Por José Luis García del Busto
En efecto, apenas dos días después, a primera hora de la tarde del día 14 de enero de 1949, se produjo el fatal desenlace. Turina tenía entonces solamente sesenta y seis años de edad y, por lo tanto, si la enfermedad no se hubiera cebado en él, hubiera tenido mucha buena y bella música por escribir después de aquella Sinfonía del mar que no alcanzó a completar. Buena y bella música, sí, aunque sea objetivamente cierto que, según la trayectoria compositiva de los últimos lustros, probablemente su aportación -en cuanto a sustancia musical nueva- había quedado ya hecha cuando estalló la guerra civil, haciendo añicos tantas cosas.

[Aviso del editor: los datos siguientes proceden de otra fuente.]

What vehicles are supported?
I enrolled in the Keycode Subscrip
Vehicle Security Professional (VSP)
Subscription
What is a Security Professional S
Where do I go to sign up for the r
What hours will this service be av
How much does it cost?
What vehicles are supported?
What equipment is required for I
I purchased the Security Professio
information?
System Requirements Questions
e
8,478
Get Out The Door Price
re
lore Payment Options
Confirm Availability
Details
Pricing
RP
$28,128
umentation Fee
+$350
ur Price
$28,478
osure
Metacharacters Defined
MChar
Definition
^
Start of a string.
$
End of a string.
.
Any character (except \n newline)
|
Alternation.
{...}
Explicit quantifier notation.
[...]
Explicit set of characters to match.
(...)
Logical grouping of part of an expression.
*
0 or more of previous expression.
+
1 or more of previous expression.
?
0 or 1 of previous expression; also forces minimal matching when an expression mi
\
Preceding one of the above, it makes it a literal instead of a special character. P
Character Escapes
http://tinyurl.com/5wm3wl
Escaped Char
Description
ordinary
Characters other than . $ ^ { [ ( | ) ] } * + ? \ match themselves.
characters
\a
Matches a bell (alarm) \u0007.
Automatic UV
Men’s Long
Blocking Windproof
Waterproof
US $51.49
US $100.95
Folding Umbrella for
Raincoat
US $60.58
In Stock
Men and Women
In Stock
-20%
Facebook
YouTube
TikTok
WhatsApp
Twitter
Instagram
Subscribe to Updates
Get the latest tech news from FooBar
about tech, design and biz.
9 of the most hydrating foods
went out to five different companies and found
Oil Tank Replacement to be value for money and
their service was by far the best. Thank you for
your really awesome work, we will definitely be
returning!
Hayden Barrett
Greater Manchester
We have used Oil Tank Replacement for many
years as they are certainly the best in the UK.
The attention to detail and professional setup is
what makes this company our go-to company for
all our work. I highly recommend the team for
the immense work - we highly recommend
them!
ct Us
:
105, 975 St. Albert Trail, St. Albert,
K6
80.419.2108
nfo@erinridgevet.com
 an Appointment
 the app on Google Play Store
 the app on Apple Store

Pero el hecho es que don Joaquín se fue y, como es propio de los artistas creadores, nos dejó el legado de su obra.
Músico, pues, sevillano, andaluz y español. Pero arriba apunté que también universal y, para abrochar estas líneas, quisiera argumentar sobre ese carácter algo que, por simple y obvio, parece olvidarse a veces: la universalidad en música, como en cualquier manifestación artística o literaria, es cuestión de calidad. Suelen buscarse a veces explicaciones de lenguaje, de idiosincrasia de los pueblos, de sintonías o afinidades culturales… cuestiones todas ellas importantes, sin duda, pero adjetivas. Lo único sustantivo es la calidad, y la música de Joaquín Turina la tiene.